Кохэн просунул палец под шнурок, крепивший кость во рту жертвы. И шнурок этот лопнул, а кость выпала.
— Ты, ублюдок… — даже испуганный, человек храбрился. — Отпусти меня, слышишь?
Последние слова упали камнем на дно пещеры. И боги заплакали от стыда, ведь они, отступившись, отдали людей и Атцлан чужакам.
А теперь…
Теперь все было иначе.
— Отпусти… — человек ерзал, пытаясь уклониться от холодных пальцев масеуалле, которые рисовали на обнаженной груди символ за символом. — Ты знаешь, кто я? Знаешь, конечно… я могу тебя озолотить! Деньги ведь нужны? Всем нужны деньги. А у меня их много… хочешь сто тысяч? Сто тысяч талеров! Или двести…
Золото… что есть золото, как не кровь Крылатого Змея, пролитая на землю, когда он был солнцем? И кровь эта благословенна.
Ее собирали.
Ее было много, ведь боги щедры к своим детям. И говорили, что золотом в Атцлане мостили улицы. Ложь. Только площадь перед храмом Крылатого.
— …триста… я… я займу, клянусь! Слышишь?! — этот голос перешел на визг, а визг заставил Кохэна прерваться на мгновенье. Сложно думать о прошлом, когда так орут.
И Кохэн закрыл рот человека ладонью.
Покачал головой.
Подумал даже, что не стоило вынимать кляп, было бы спокойней.
— П-послушай, — когда Кохэн убрал руку, человек опять заговорил, на сей раз тихо и быстро. — Я тебя знаю. Я ведь знаю тебя… ты в полиции служишь. Не подумай, что я чего-то имею против… получилось так… ты же знаешь… судьба… жизнь, скотина… вынуждала. Все, что делал… я раскаиваюсь! Клянусь душой!

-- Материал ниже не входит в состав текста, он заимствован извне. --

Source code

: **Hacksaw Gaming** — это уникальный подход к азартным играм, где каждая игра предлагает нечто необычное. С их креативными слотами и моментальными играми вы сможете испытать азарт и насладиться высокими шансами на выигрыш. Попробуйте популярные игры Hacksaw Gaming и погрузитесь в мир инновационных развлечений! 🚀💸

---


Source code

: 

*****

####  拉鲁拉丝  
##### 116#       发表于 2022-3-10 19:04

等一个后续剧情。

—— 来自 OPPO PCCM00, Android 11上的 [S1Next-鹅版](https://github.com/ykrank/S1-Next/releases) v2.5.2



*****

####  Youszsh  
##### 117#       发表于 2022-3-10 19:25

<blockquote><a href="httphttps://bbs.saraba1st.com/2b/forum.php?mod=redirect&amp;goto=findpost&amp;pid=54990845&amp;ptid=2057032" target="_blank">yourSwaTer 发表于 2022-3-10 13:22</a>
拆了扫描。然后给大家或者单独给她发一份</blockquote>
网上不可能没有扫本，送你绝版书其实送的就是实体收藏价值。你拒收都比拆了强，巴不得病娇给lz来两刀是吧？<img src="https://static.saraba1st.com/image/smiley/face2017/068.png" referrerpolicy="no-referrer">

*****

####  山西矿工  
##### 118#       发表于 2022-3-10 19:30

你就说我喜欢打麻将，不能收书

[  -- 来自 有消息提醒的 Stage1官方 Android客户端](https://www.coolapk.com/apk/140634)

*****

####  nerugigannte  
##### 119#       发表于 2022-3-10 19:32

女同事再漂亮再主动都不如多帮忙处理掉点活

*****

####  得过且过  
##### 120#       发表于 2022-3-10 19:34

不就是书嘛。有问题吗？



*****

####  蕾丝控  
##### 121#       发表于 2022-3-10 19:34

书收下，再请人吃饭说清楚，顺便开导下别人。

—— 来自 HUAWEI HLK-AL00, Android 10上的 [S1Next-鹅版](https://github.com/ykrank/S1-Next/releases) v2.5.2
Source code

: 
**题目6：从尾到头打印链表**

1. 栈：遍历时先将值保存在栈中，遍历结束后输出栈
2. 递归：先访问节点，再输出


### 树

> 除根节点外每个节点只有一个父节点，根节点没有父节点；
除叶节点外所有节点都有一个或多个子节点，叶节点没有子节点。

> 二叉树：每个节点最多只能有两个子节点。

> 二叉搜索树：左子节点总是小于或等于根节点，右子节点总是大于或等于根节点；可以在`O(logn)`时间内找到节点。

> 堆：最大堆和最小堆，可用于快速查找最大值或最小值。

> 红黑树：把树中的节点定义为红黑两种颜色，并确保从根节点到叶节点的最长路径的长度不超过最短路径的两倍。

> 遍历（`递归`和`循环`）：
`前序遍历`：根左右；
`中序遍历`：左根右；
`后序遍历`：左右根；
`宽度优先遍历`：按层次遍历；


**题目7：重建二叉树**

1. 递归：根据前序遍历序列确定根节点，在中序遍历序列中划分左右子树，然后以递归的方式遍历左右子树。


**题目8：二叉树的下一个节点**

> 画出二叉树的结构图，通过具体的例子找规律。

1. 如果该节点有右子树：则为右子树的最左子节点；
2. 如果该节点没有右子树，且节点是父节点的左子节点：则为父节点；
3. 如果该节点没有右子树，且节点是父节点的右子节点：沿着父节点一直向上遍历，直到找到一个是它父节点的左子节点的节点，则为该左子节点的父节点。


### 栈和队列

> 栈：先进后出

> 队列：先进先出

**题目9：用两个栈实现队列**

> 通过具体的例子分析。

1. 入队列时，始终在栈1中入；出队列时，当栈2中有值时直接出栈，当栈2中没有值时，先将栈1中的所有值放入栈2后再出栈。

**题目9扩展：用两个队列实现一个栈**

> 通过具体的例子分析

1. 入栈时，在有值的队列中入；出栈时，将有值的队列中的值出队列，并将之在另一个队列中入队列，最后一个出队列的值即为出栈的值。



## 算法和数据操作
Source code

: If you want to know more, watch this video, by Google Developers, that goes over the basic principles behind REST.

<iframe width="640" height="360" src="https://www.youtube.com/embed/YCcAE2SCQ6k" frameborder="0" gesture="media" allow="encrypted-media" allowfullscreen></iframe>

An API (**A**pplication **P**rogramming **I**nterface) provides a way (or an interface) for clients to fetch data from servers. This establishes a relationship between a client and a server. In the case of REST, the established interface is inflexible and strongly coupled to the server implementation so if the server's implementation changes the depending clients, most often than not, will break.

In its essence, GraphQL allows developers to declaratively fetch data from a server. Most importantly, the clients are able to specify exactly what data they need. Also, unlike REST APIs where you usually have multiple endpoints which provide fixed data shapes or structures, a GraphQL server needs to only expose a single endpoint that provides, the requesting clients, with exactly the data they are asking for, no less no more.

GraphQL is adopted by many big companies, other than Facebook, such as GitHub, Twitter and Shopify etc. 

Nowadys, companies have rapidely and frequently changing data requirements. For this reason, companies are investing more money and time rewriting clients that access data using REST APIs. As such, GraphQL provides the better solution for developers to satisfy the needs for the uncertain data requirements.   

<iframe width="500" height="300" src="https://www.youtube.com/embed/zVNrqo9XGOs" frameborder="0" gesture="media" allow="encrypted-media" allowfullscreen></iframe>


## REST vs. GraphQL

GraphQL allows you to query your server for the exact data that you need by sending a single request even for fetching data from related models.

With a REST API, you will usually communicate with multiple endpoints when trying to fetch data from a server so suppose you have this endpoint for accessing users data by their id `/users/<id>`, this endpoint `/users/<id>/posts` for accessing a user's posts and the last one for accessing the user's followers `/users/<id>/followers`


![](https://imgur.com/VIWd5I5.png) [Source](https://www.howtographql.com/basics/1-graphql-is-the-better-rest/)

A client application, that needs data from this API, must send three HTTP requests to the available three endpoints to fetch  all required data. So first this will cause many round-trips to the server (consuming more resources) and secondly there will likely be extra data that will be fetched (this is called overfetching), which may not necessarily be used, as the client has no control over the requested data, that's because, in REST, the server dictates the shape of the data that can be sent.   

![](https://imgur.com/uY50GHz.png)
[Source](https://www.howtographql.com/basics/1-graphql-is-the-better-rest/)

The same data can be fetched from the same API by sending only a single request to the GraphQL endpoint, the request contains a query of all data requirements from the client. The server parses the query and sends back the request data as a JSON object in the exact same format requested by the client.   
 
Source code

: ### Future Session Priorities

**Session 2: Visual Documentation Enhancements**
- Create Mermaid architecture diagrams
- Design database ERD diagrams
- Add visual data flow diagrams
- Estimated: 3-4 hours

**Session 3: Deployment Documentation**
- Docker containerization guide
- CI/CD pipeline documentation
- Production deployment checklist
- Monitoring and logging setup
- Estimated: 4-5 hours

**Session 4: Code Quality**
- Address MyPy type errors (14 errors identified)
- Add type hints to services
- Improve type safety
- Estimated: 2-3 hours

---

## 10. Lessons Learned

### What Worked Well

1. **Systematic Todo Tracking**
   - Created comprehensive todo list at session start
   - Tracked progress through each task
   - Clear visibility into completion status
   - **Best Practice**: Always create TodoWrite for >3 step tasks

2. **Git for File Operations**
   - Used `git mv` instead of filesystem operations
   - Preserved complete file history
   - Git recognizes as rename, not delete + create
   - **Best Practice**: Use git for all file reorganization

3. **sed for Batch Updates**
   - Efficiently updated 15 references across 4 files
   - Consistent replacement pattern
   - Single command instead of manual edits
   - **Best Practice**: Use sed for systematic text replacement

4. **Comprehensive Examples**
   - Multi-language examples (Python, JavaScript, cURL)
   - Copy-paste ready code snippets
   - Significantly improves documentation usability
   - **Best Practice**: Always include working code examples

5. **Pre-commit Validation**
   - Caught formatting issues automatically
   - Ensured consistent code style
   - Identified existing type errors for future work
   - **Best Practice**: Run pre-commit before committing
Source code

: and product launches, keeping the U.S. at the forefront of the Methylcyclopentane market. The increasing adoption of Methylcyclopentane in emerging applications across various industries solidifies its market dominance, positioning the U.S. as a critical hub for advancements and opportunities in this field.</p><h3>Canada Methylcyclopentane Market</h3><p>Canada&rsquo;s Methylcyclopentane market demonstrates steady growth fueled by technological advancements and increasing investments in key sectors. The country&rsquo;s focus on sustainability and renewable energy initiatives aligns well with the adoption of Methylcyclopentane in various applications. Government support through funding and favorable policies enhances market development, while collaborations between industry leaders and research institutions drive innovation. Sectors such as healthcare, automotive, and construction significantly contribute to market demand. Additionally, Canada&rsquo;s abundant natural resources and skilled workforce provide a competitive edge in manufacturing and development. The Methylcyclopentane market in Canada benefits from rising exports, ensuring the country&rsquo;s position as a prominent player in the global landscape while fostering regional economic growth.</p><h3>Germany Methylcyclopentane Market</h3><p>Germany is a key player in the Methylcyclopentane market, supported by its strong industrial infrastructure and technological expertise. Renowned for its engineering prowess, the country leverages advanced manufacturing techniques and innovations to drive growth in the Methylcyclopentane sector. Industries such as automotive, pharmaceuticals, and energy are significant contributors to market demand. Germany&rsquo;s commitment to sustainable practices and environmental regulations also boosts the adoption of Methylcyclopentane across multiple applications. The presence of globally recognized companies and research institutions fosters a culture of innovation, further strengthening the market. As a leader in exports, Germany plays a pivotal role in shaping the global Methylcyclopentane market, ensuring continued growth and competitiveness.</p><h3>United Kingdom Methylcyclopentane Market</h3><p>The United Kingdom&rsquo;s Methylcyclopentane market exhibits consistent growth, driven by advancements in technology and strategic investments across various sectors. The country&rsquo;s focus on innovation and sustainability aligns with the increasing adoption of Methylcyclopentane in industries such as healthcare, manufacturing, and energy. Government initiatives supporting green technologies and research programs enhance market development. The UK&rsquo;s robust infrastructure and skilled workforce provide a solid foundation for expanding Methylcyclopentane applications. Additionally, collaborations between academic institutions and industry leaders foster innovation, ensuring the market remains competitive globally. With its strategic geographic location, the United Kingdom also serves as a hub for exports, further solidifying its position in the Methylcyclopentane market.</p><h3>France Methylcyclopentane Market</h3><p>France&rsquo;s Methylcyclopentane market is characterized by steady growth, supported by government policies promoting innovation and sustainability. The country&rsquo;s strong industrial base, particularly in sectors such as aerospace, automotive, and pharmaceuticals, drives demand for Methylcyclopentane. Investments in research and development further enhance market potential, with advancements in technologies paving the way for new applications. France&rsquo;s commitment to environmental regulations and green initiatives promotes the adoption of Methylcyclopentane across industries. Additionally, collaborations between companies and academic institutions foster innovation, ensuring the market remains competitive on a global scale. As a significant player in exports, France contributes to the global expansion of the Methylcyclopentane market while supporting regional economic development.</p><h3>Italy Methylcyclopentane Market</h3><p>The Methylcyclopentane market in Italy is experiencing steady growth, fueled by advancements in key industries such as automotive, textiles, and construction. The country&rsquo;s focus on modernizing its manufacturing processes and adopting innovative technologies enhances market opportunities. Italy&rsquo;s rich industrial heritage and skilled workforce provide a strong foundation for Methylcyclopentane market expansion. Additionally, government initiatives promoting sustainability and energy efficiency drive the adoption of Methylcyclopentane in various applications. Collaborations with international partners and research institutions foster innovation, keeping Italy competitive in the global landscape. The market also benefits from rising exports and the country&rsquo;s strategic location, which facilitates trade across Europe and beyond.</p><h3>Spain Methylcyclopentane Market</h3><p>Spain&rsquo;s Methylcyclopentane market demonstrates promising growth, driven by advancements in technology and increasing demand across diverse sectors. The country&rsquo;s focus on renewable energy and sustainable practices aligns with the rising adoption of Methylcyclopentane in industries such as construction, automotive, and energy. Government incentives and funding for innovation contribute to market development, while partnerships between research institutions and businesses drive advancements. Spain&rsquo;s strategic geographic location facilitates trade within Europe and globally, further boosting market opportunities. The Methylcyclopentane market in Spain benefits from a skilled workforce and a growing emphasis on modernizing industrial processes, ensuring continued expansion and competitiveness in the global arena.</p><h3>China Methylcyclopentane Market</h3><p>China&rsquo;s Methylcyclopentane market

Его душа была грязна, но сердце в груди билось громко и, судя по звуку, было достаточно большим, чтобы насытить священное пламя.
За огнем Кохэну пришлось спуститься.
Он взял его руками, как делал некогда дед. И улыбнулся прежним своим мыслям: фокус? Никаких фокусов, но лишь древняя связь, дарованное свыше право.
Жаль, что Мэйнфорду не получится рассказать.
Это имя, выплывшее из глубин сознания, заставило споткнуться. И Кохэн едва не уронил драгоценную ношу. Да, Мэйнфорд не одобрил бы… несомненно, не одобрил бы.
Он бы сказал, что преступника следует передать суду.
Справедливость.
Нет справедливости в тех судах. И во всем этом проклятом мире, частью которого Кохэн наивно полагал себя. Но зато есть его право: нести пламя.
Изливать его в древнюю чашу, что простояла здесь, верно, со времен покорения Атцлана.
— Эй ты! Отзовись! Ты вообще меня понимаешь? Конечно… ты же меня допрашивал… извини, что я тебя обозвал!
Когда?
Давно.
Когда Кохэн еще верил, что способен изменить Нью-Арк. Сделать его хоть немного более чистым. А ведь способен. И сделает. Уже недолго осталось. Нужно лишь подготовить все должным образом.
И подняв с алтаря клинок, Кохэн приставил его к своей груди.